The records that follow must be reproduced in full, with every picture excluded.

◆ ◆ ◆ ◆

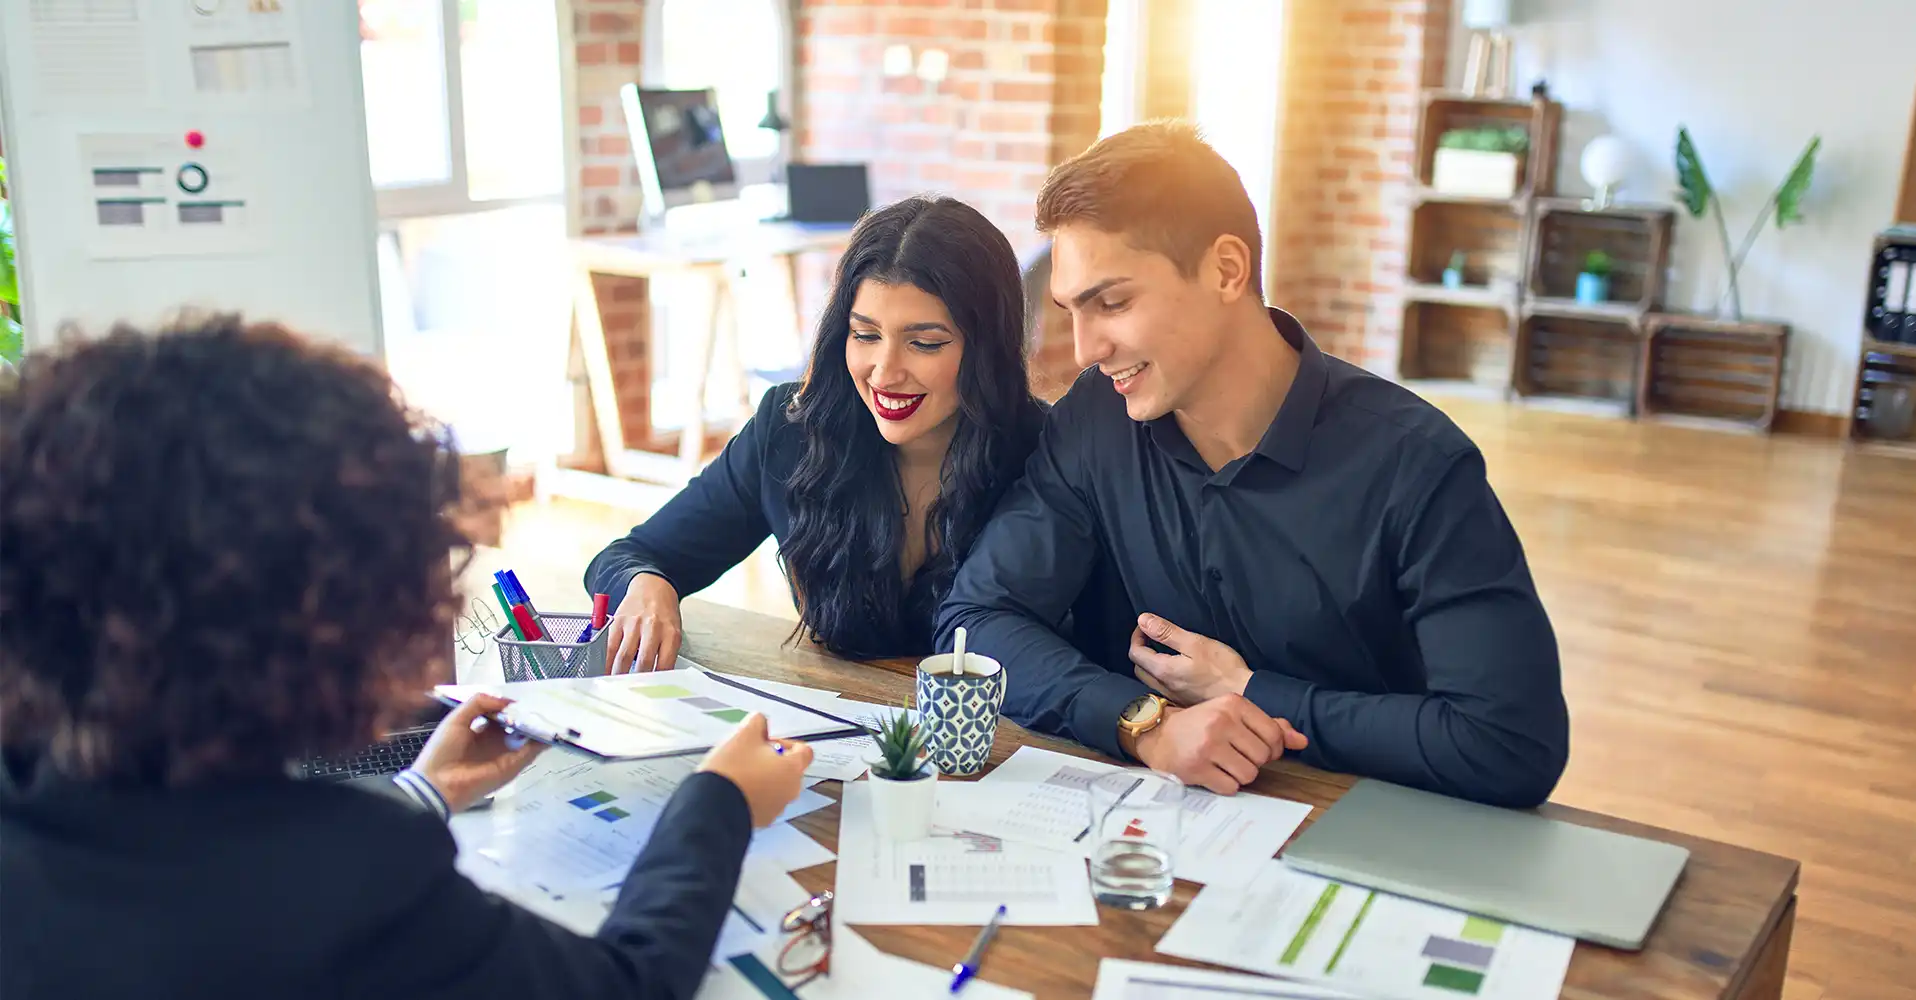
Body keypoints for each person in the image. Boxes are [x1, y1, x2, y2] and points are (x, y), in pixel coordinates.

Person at [0, 316, 814, 999]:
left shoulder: (30, 793)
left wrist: (423, 790)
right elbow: (624, 985)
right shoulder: (358, 871)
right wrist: (719, 800)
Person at [936, 122, 1569, 808]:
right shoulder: (1097, 419)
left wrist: (1250, 696)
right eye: (1071, 310)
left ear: (1227, 270)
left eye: (1112, 303)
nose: (1086, 347)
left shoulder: (1416, 465)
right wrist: (1143, 723)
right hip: (1154, 830)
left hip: (1365, 837)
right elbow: (975, 622)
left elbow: (1509, 742)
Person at [586, 195, 1045, 670]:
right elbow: (629, 556)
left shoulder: (1046, 453)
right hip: (829, 727)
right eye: (865, 335)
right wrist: (647, 586)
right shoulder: (791, 433)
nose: (884, 373)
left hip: (997, 739)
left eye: (924, 343)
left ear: (986, 348)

◆ ◆ ◆ ◆

RESPONSE FOR THIS EXERCISE |
Body keypoints for each person in the image. Boxes are [x1, y1, x2, y2] and points are (x, y), in pixel coordinates.

Person at [0, 316, 814, 999]:
left shoulder: (30, 793)
left wrist: (423, 790)
right elbow: (624, 985)
right shoulder: (358, 871)
right wrist: (719, 800)
Person at [936, 122, 1569, 808]:
right shoulder: (1097, 419)
left wrist: (1250, 696)
right eye: (1071, 310)
left ear: (1227, 270)
left eye: (1112, 303)
nose: (1086, 347)
left shoulder: (1416, 465)
right wrist: (1143, 723)
right hip: (1154, 830)
left hip: (1365, 837)
right elbow: (975, 622)
left elbow: (1509, 742)
Person at [586, 195, 1045, 670]:
right elbow: (629, 556)
left shoulder: (1046, 453)
right hip: (829, 727)
right eye: (865, 335)
right wrist: (647, 586)
right shoulder: (791, 433)
nose: (884, 373)
left hip: (997, 739)
left eye: (924, 343)
left ear: (986, 348)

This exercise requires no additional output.